Here are a few more recipes you might enjoy
Chocolate Waffles Recipe
Chocolate waffles, tender and crispy on the outside and light and airy on the inside.
- 1/2 Cup Unsweetened cocoa powder (50g/2oz)
- 1/3 Cup Chopped semi-sweet dark chocolate (60g/2oz)
- 1 1/2 Cup Milk (360ml/12floz)
- 2 Large Egg yolks
- 1/4 Cup Vegetable oil (50ml/2floz)
- 1 1/4 Cup All-purpose flour (150g/5oz)
- 2 teaspoons Baking powder
- 1/2 teaspoon salt
- 1/2 Cup Sugar (100g/3.5oz)
- 4 Large Egg whites
Place the cocoa powder and chopped chocolate in a large bowl.

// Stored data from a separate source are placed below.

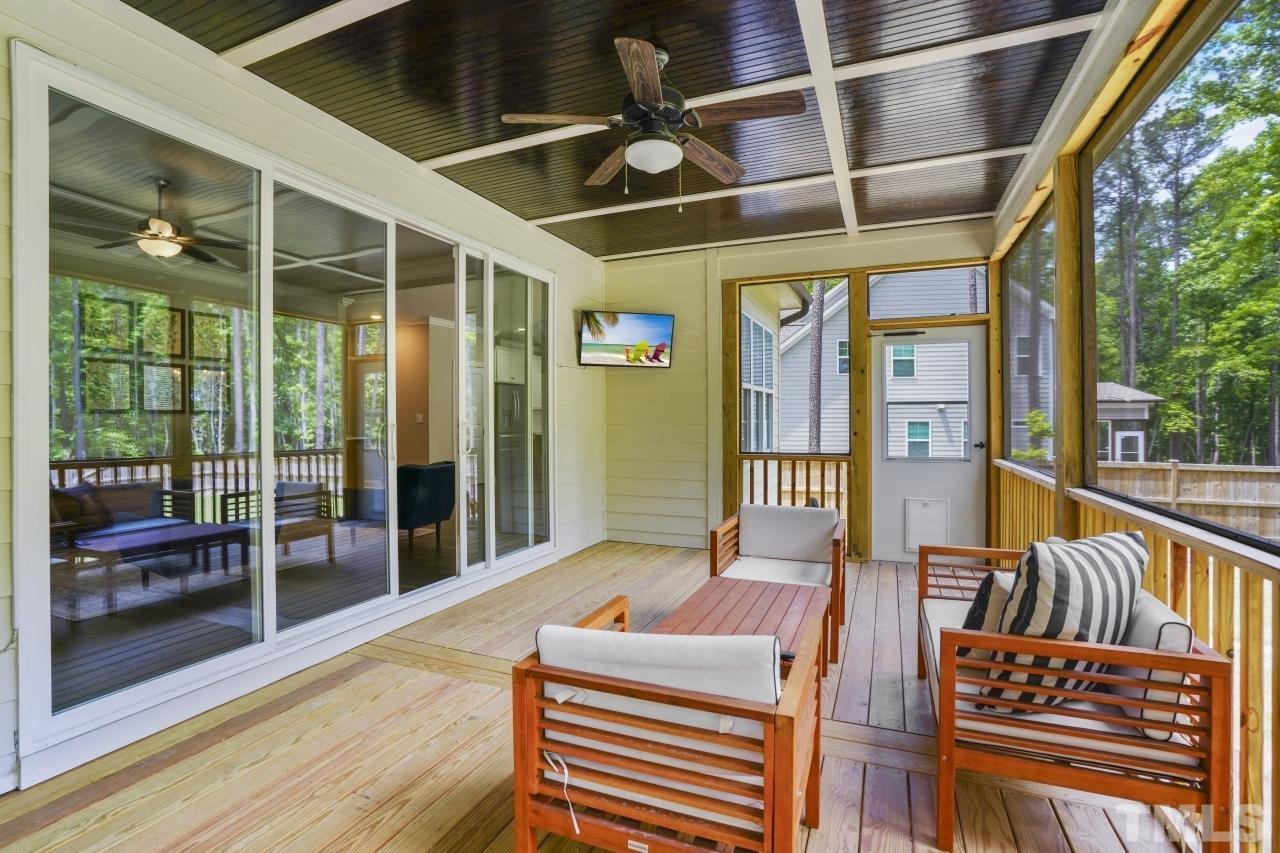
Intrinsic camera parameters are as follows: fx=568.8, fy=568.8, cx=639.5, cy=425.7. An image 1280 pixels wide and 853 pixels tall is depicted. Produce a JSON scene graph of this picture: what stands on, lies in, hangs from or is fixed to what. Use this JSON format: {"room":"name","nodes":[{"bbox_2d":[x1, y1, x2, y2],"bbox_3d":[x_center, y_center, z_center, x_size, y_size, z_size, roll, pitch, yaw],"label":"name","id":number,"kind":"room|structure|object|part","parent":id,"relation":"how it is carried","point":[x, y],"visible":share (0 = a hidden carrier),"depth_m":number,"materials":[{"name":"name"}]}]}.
{"room":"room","nodes":[
{"label":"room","id":0,"kind":"room"},
{"bbox_2d":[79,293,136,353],"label":"picture frame","id":1,"kind":"object","parent":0,"point":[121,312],"visible":0.97,"depth_m":4.56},
{"bbox_2d":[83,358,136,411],"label":"picture frame","id":2,"kind":"object","parent":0,"point":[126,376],"visible":0.97,"depth_m":4.17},
{"bbox_2d":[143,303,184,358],"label":"picture frame","id":3,"kind":"object","parent":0,"point":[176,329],"visible":0.87,"depth_m":5.24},
{"bbox_2d":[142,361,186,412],"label":"picture frame","id":4,"kind":"object","parent":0,"point":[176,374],"visible":0.94,"depth_m":5.05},
{"bbox_2d":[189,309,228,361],"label":"picture frame","id":5,"kind":"object","parent":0,"point":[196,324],"visible":0.89,"depth_m":5.37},
{"bbox_2d":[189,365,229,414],"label":"picture frame","id":6,"kind":"object","parent":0,"point":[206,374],"visible":0.84,"depth_m":5.25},
{"bbox_2d":[0,1,606,803],"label":"left wall","id":7,"kind":"structure","parent":0,"point":[559,262],"depth_m":2.89,"materials":[{"name":"white paint"}]},
{"bbox_2d":[8,44,557,776],"bbox_3d":[-1.525,-0.079,3.771,0.175,2.525,3.598,0,0,23],"label":"sliding glass door","id":8,"kind":"structure","parent":7,"relation":"in","point":[319,622],"depth_m":2.85,"materials":[{"name":"glass"}]},
{"bbox_2d":[397,460,455,554],"bbox_3d":[-2.306,0.787,5.699,0.775,0.857,0.768,0,0,23],"label":"armchair","id":9,"kind":"object","parent":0,"point":[437,468],"visible":0.65,"depth_m":5.41,"materials":[{"name":"fabric"}]},
{"bbox_2d":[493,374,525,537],"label":"refrigerator","id":10,"kind":"object","parent":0,"point":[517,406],"visible":0.34,"depth_m":6.55,"materials":[{"name":"silver metal"}]},
{"bbox_2d":[1,539,1202,852],"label":"wooden deck floor","id":11,"kind":"structure","parent":0,"point":[331,692],"depth_m":2.17,"materials":[{"name":"brown wood"}]},
{"bbox_2d":[511,594,827,852],"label":"armchair","id":12,"kind":"object","parent":11,"relation":"on","point":[767,804],"visible":0.98,"depth_m":1.44,"materials":[{"name":"brown wood"}]},
{"bbox_2d":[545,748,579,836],"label":"cord","id":13,"kind":"object","parent":12,"relation":"on","point":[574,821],"visible":0.92,"depth_m":1.52,"materials":[{"name":"white plastic"}]},
{"bbox_2d":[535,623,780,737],"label":"back cushion","id":14,"kind":"object","parent":12,"relation":"on","point":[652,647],"visible":0.43,"depth_m":1.43,"materials":[{"name":"white fabric"}]},
{"bbox_2d":[659,575,829,686],"bbox_3d":[0.475,1.050,2.566,0.639,0.422,1.119,0,0,23],"label":"coffee table","id":15,"kind":"object","parent":11,"relation":"on","point":[767,613],"visible":0.44,"depth_m":2.62,"materials":[{"name":"brown wood"}]},
{"bbox_2d":[706,503,845,667],"bbox_3d":[0.873,0.914,3.554,0.747,0.730,0.813,0,0,23],"label":"armchair","id":16,"kind":"object","parent":11,"relation":"on","point":[800,511],"visible":0.77,"depth_m":3.70,"materials":[{"name":"wood"}]},
{"bbox_2d":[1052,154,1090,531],"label":"wooden post","id":17,"kind":"object","parent":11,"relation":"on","point":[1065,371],"visible":0.66,"depth_m":2.88,"materials":[{"name":"brown wood"}]},
{"bbox_2d":[919,540,1229,852],"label":"wooden bench","id":18,"kind":"object","parent":11,"relation":"on","point":[1130,662],"visible":0.85,"depth_m":1.60,"materials":[{"name":"brown wood"}]},
{"bbox_2d":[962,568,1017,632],"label":"throw pillow","id":19,"kind":"object","parent":18,"relation":"on","point":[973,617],"visible":0.32,"depth_m":1.97,"materials":[{"name":"fabric"}]},
{"bbox_2d":[975,528,1147,716],"bbox_3d":[1.336,0.609,1.792,0.599,0.527,0.281,0,0,-27],"label":"striped pillow","id":20,"kind":"object","parent":18,"relation":"on","point":[1063,598],"visible":0.77,"depth_m":1.67,"materials":[{"name":"fabric"}]},
{"bbox_2d":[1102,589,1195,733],"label":"back cushion","id":21,"kind":"object","parent":18,"relation":"on","point":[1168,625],"visible":0.36,"depth_m":1.61,"materials":[{"name":"fabric"}]},
{"bbox_2d":[129,0,1121,260],"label":"ceiling","id":22,"kind":"structure","parent":0,"point":[489,192],"depth_m":2.89,"materials":[{"name":"brown wood"}]},
{"bbox_2d":[501,36,804,212],"bbox_3d":[0.093,-1.340,2.609,1.259,0.716,1.246,0,0,39],"label":"ceiling fan","id":23,"kind":"object","parent":22,"relation":"hanging from","point":[650,78],"visible":0.99,"depth_m":2.53,"materials":[{"name":"brown metal"}]},
{"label":"fan blade","id":24,"kind":"part","parent":23,"relation":"part of","materials":[{"name":"brown wood"}]},
{"bbox_2d":[602,220,999,564],"bbox_3d":[1.354,-0.255,5.500,3.947,3.033,0.199,0,0,23],"label":"back wall","id":25,"kind":"structure","parent":0,"point":[624,381],"depth_m":5.80,"materials":[{"name":"beige paint"}]},
{"bbox_2d":[577,310,673,367],"bbox_3d":[-0.143,-0.828,5.468,0.944,0.521,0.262,0,0,-17],"label":"television","id":26,"kind":"object","parent":25,"relation":"attached to","point":[660,319],"visible":0.99,"depth_m":5.39,"materials":[{"name":"black plastic"}]},
{"bbox_2d":[731,454,849,550],"bbox_3d":[1.464,0.725,5.494,1.011,0.970,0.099,0,0,23],"label":"wooden railing","id":27,"kind":"object","parent":25,"relation":"attached to","point":[822,491],"visible":0.59,"depth_m":5.46,"materials":[{"name":"brown wood"}]},
{"bbox_2d":[736,277,849,452],"bbox_3d":[1.453,-0.533,5.426,0.987,1.684,0.079,0,0,23],"label":"screen window","id":28,"kind":"structure","parent":25,"relation":"in","point":[842,322],"depth_m":5.41,"materials":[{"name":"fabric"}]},
{"bbox_2d":[868,263,988,318],"bbox_3d":[2.529,-1.161,5.012,0.959,0.444,0.064,0,0,23],"label":"transom window","id":29,"kind":"structure","parent":25,"relation":"in","point":[875,314],"depth_m":5.00,"materials":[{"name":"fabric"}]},
{"bbox_2d":[872,326,986,560],"bbox_3d":[2.561,0.207,5.049,0.955,2.049,0.125,0,0,23],"label":"door","id":30,"kind":"structure","parent":25,"relation":"in","point":[898,483],"depth_m":5.05,"materials":[{"name":"white"}]},
{"bbox_2d":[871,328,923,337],"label":"door closer","id":31,"kind":"object","parent":30,"relation":"attached to","point":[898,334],"visible":0.98,"depth_m":5.12,"materials":[{"name":"black metal"}]},
{"bbox_2d":[904,497,948,551],"bbox_3d":[2.603,0.896,5.167,0.338,0.445,0.035,0,0,23],"label":"pet door","id":32,"kind":"structure","parent":30,"relation":"in","point":[918,540],"depth_m":5.17,"materials":[{"name":"white plastic"}]},
{"bbox_2d":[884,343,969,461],"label":"door window","id":33,"kind":"structure","parent":30,"relation":"in","point":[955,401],"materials":[{"name":"glass"}]},
{"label":"door handle","id":34,"kind":"part","parent":30,"relation":"part of","materials":[{"name":"black metal"}]},
{"bbox_2d":[985,1,1279,852],"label":"right wall","id":35,"kind":"structure","parent":0,"point":[1090,103],"depth_m":2.46,"materials":[{"name":"brown wood"}]},
{"bbox_2d":[1001,198,1057,470],"bbox_3d":[2.749,-0.523,3.987,0.061,1.645,1.816,0,0,23],"label":"screen window","id":36,"kind":"structure","parent":35,"relation":"in","point":[1013,322],"depth_m":4.13,"materials":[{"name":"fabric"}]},
{"bbox_2d":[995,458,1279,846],"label":"wooden railing","id":37,"kind":"object","parent":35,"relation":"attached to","point":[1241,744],"visible":0.48,"depth_m":1.86,"materials":[{"name":"brown wood"}]},
{"bbox_2d":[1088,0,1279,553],"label":"screen window","id":38,"kind":"structure","parent":35,"relation":"in","point":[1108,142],"depth_m":2.21,"materials":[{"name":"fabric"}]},
{"label":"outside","id":39,"kind":"structure","parent":0,"visible":0},
{"bbox_2d":[350,360,387,519],"bbox_3d":[-3.617,0.219,7.868,0.931,2.049,0.111,0,0,23],"label":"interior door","id":40,"kind":"structure","parent":39,"point":[364,468],"depth_m":7.92,"materials":[{"name":"white glass"}]},
{"bbox_2d":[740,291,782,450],"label":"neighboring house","id":41,"kind":"structure","parent":39,"point":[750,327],"depth_m":7.48,"materials":[{"name":"white"}]},
{"bbox_2d":[771,267,1033,453],"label":"neighboring house","id":42,"kind":"structure","parent":39,"point":[900,346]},
{"label":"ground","id":43,"kind":"structure","parent":39,"visible":0},
{"bbox_2d":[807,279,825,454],"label":"tree trunk","id":44,"kind":"object","parent":43,"relation":"on","point":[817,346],"visible":0.45,"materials":[{"name":"plant"}]},
{"bbox_2d":[1095,381,1162,461],"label":"shed","id":45,"kind":"structure","parent":43,"relation":"on","point":[1133,414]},
{"bbox_2d":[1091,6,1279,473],"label":"tree","id":46,"kind":"object","parent":43,"relation":"on","point":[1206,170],"visible":0.66,"materials":[{"name":"green plant"}]},
{"bbox_2d":[1098,461,1279,540],"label":"wooden fence","id":47,"kind":"object","parent":43,"relation":"on","point":[1183,486],"visible":0.52,"depth_m":9.69,"materials":[{"name":"brown wood"}]}
]}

Bring the milk to a simmer, pour it over the chocolates, then use a whisk to stir until the chocolate is completely melted.
Mix in the oil, followed by the egg yolks.
Sift together the flour, baking powder, salt, and sugar in a separate bowl. Add it to the chocolate mixture and mix to blend. Do not over-mix.
Whip the egg whites in a separate large bowl, then whip until a thick opaque meringue forms.
Fold in the meringue.
Pour one cup over a medium-heat warmed waffle maker, and cook for 3 minutes on each side.
- Here are the Scharffen Berger products I used: Unsweetened cocoa powder, 62% semi-sweet dark chocolate, and 55% dark milk chocolate with maple sugar chunks.
- Make sure the eggs and egg white are at room temperature.
- Chocolate chips might deflate the mix and sink to the bottom, so sprinkle them after you pour the batter (like pancakes).
- To avoid making the meringue, mix two large whole eggs plus one egg white after adding the vegetable oil.
- The waffles are ready when they feel slightly crisp when you touch them with your fingers.
- To make chocolate pancakes, use one cup of room-temperature milk and two large eggs.